私はあるものを目にし、ボーッと突っ立っていた。


『只今不在。用のある生徒は職員室へ。』


保健室の扉にでかでかと貼られたその紙。


「保健室、入れないじゃん。」


小さな声で呟いたつもりが、誰もいない廊下には思ったより私の声は大きく響いた。



保健の先生が不在なのに吉沢くんが保健室にいる可能性なんてあるのかな。

でも、見たところ施錠されてる様子はない。


吉沢くんがいるのかいないのかは分からないけれど、いたら一声かけて戻れば良いし、いなかったらそれはそれで戻れば良い。



「失礼しまーす…」



そろそろと扉を引くと、保健室特有の薬品の匂いが鼻をツンとさした。

とりあえず部屋をぐるっと見渡してみる。


健康診断以外で保健室を訪れたことのない素晴らしく健康な体をもった私は、「保健室ってこんなだっけ」と、吉沢くんを連れ戻すという本来の目的を忘れ、ただただ保健室を興味深く見て回った。



へぇー、こんなに薬あるんだ。
こんなとこにジャージがある、なんで?

あ、身長伸びたかなぁー?
ちょっと測ってみるか。



そっと上履きを脱いで、身長測定器に足を乗せようとしたその時。



「……誰かいるの」



低すぎず、でも高くない。
心地良く耳に響いてくる、しかし、どこか儚くも壊れてしまいそうに透き通るような声が、静かに響いた。


声のした方に目を向けると、ひとつだけカーテンで閉じられたベッドがある。



……吉沢くんだ。

吉沢くんの声をクラスで聞いた事はなかったけど、何となく直感でそうだと感じた。


意を決してベッドに近づく。



「吉沢くん、隣の席の笹本です。委員会決めるから戻ってきて欲しいんだけど。」



吉沢くんからの返事はない。



「あのー…聞こえてますか?吉沢くん来ないとみんな困っちゃうんだけど…」



少し下手から出てみるが相変わらず返事はない。

仕方ない、もう一度声をかけても返事がなければ諦めて戻ろう。

そう決めて小さく息を吸ったとほぼ同時に。




「ねえ、もっとこっち来て。」

「えっ?」

「カーテンのすぐ前まで来て。

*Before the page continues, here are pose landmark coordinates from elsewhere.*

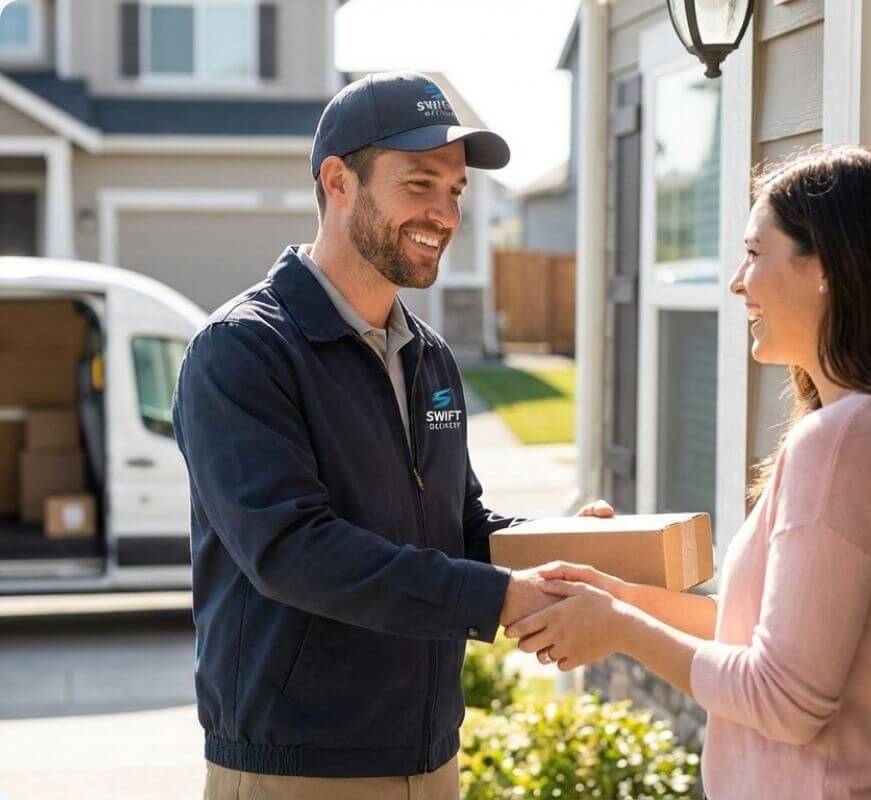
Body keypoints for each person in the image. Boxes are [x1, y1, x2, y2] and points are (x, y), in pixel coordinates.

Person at [172, 71, 612, 800]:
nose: (444, 213)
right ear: (338, 180)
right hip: (299, 769)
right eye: (419, 184)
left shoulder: (427, 356)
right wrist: (500, 599)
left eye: (456, 192)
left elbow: (455, 524)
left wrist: (559, 548)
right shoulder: (242, 350)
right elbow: (291, 550)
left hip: (431, 756)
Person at [506, 145, 871, 799]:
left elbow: (786, 700)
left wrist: (622, 629)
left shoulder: (843, 443)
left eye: (756, 254)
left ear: (829, 270)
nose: (736, 282)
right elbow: (770, 637)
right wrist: (620, 598)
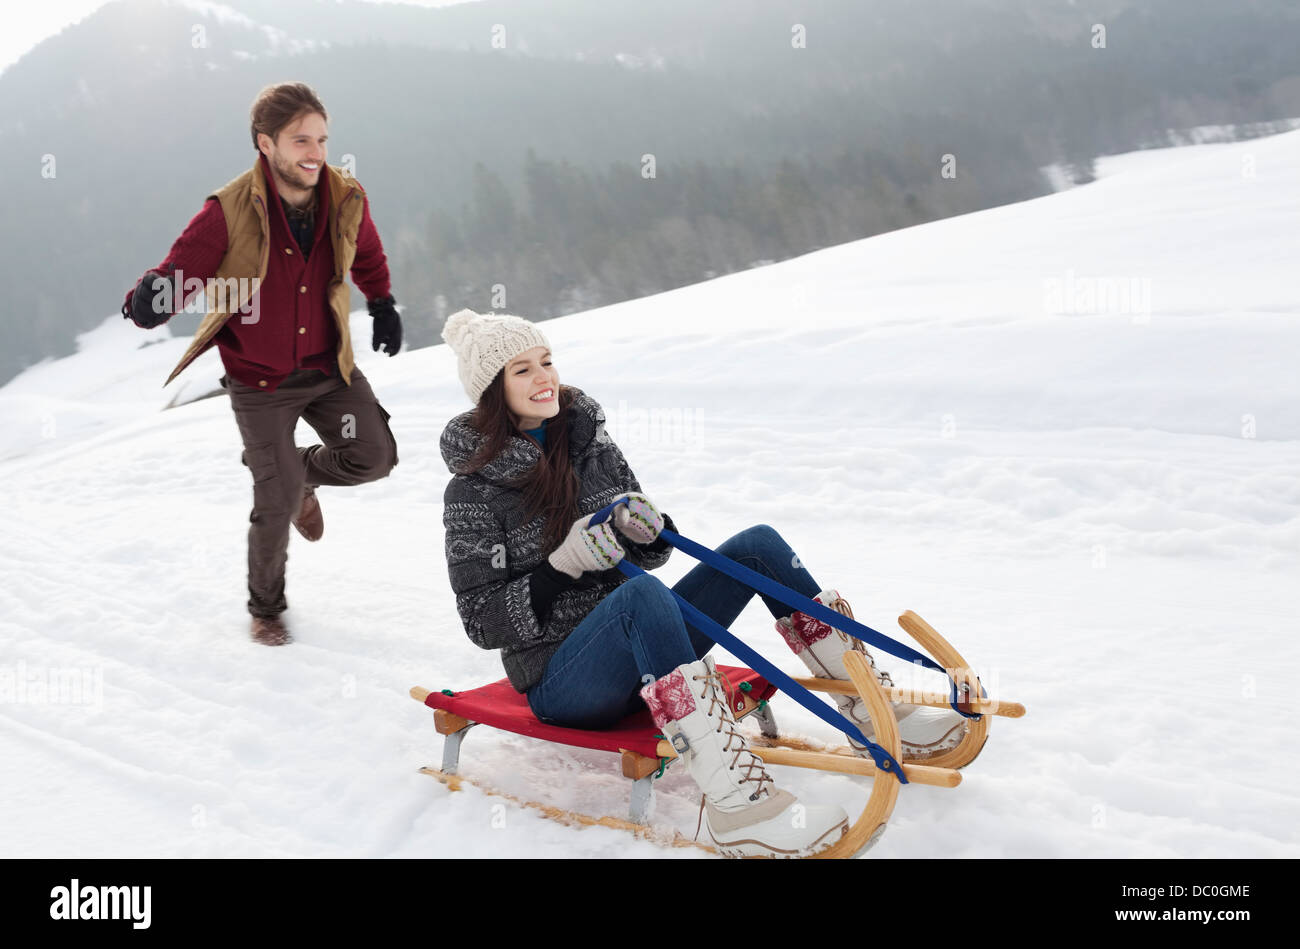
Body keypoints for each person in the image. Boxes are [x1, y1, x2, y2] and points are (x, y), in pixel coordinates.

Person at [438, 308, 968, 857]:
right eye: (521, 370)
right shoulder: (472, 493)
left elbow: (656, 551)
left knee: (756, 545)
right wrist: (560, 566)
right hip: (565, 682)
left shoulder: (588, 443)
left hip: (648, 648)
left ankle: (878, 708)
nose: (544, 377)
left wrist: (650, 529)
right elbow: (481, 622)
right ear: (493, 391)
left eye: (546, 361)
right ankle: (737, 809)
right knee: (638, 596)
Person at [122, 82, 401, 646]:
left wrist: (382, 301)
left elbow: (367, 253)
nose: (315, 152)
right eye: (301, 140)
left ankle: (292, 471)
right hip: (259, 381)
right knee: (273, 502)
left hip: (328, 368)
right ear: (266, 143)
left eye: (322, 139)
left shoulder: (347, 198)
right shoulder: (227, 210)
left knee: (375, 456)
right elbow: (185, 269)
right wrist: (153, 296)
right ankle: (267, 608)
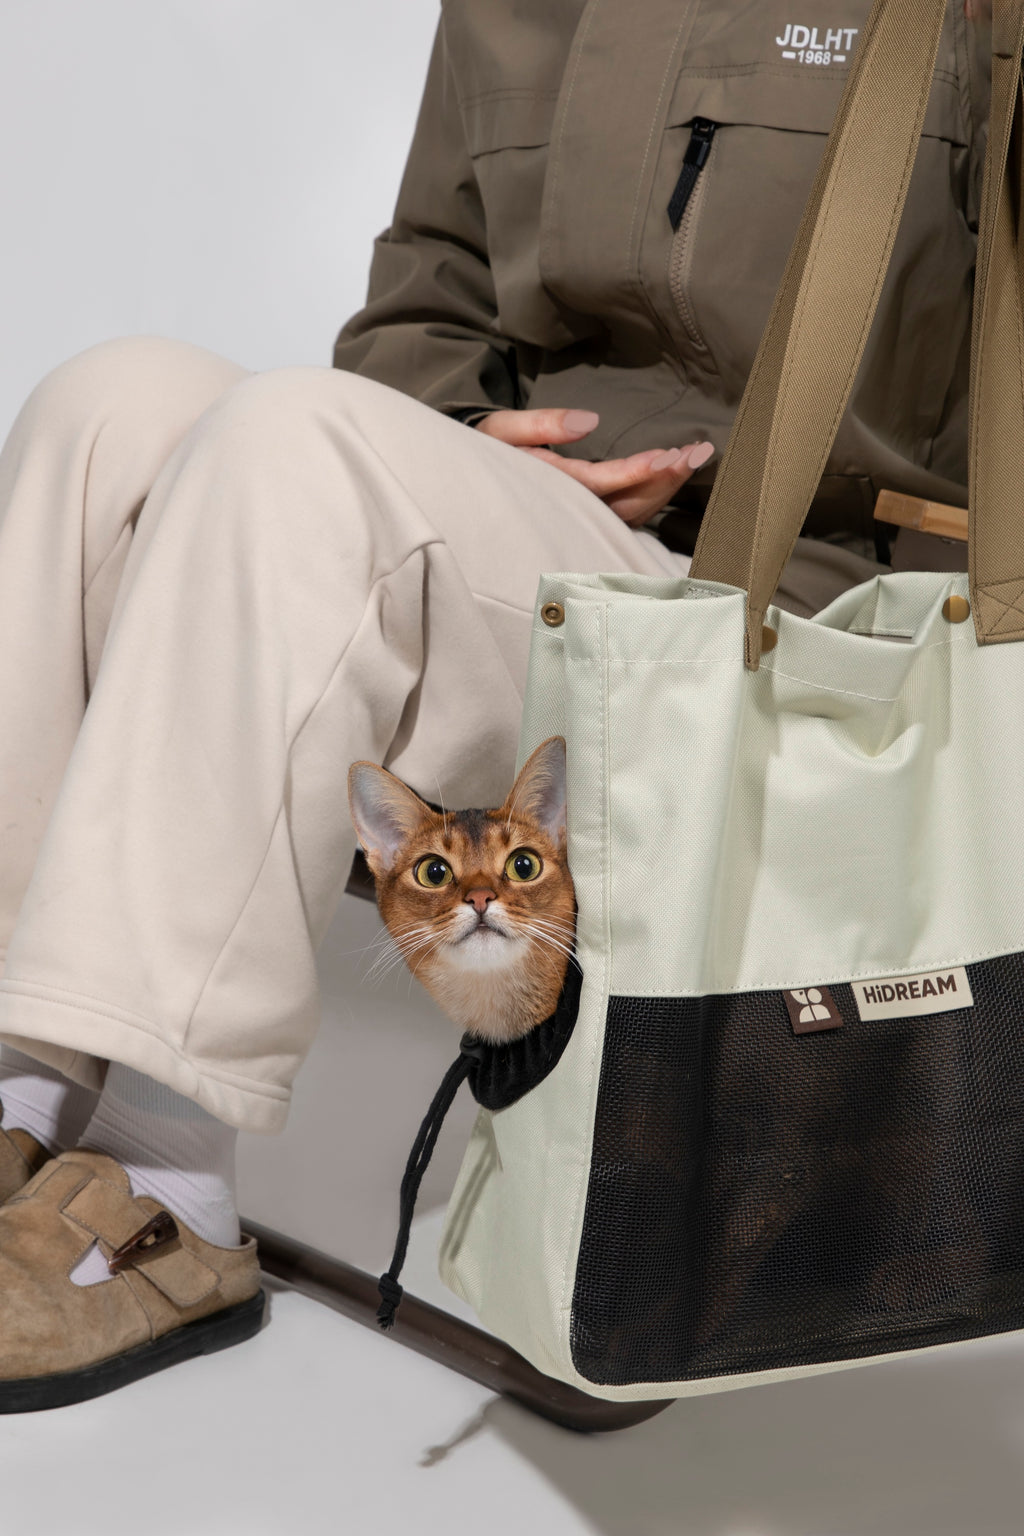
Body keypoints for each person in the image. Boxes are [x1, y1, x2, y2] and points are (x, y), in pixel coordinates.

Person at [0, 0, 988, 1409]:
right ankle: (25, 1087)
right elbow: (425, 306)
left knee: (290, 450)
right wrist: (468, 437)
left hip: (801, 609)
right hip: (545, 547)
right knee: (110, 406)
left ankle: (165, 1186)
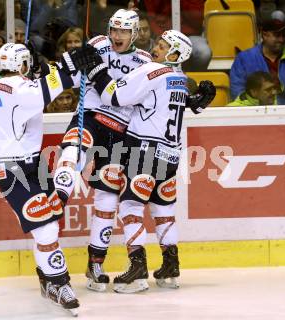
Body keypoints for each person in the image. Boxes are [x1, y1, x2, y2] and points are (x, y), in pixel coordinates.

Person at [80, 29, 215, 293]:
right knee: (163, 211)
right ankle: (170, 267)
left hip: (144, 151)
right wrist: (197, 103)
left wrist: (95, 70)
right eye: (159, 42)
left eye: (164, 46)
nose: (157, 47)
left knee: (130, 205)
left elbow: (114, 97)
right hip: (171, 154)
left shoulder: (151, 70)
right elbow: (180, 105)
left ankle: (137, 268)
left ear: (175, 54)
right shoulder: (179, 77)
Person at [0, 42, 96, 315]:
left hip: (30, 163)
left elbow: (31, 91)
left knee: (50, 219)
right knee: (46, 228)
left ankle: (46, 276)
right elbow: (52, 87)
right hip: (13, 170)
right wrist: (69, 61)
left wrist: (46, 69)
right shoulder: (18, 91)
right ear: (22, 65)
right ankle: (58, 283)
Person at [52, 9, 152, 293]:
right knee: (73, 152)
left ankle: (95, 264)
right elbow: (66, 71)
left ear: (135, 33)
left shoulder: (144, 62)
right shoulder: (96, 44)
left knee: (107, 201)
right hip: (91, 117)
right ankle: (58, 197)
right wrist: (60, 57)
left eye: (123, 31)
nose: (117, 36)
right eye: (114, 29)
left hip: (120, 130)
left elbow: (127, 93)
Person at [230, 14, 285, 104]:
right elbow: (238, 92)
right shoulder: (245, 58)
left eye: (284, 35)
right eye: (277, 35)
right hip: (255, 111)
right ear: (264, 35)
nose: (282, 39)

」

「…なんで?」



私の問いかけに吉沢くんからの返事はない。

意味分かんないけど、とりあえず近づいてみる。


カーテンが鼻の先につきそうな距離まで来たその瞬間。



「えっ、うわっ…!」



気付いたら目の前に静かな笑みを浮かべ、私の右手をとった吉沢くんがいた。
その状態のまま、私は彼の前に突っ立っていた。



「そんなに話を聞いて欲しいなら、ちゃんと目を見て話すべきじゃない?」



ほんの少し目にかかった前髪からのぞく吉沢くんの瞳がじっと私の瞳を捉える。

そして、また少し笑った。



全く話したことのない隣の席の男の子に腕を引っ張られ保健室で2人きりというカオスな状況なのに、私はなぜか吉沢くんから目が離せなかった。

白く透き通るよう綺麗な肌。
長いまつげにどこか憂いを帯びている瞳。
無造作だけど自然な黒い髪がさらりと揺れる。
そして、彼のつくりだす不思議な雰囲気。

彫刻のように美しい人だと思った。

大げさではなく、心からそう思った。



「おーい笹本さん?大丈夫?」

「あ、だっ大丈夫。」



吉沢くんの雰囲気に圧倒されてしまっていた。



「委員会決めるから戻って来て欲しいんだけど…」

と、途中まで言いかけて私は言うのをやめた。




「吉沢くんは何でいつも保健室にいるの?」




私は別に面食いではない。
吉沢くんのような人がタイプというわけでもない。


でもなぜか。

なんでも良いから彼のことをもっと知りたいと思ってしまった。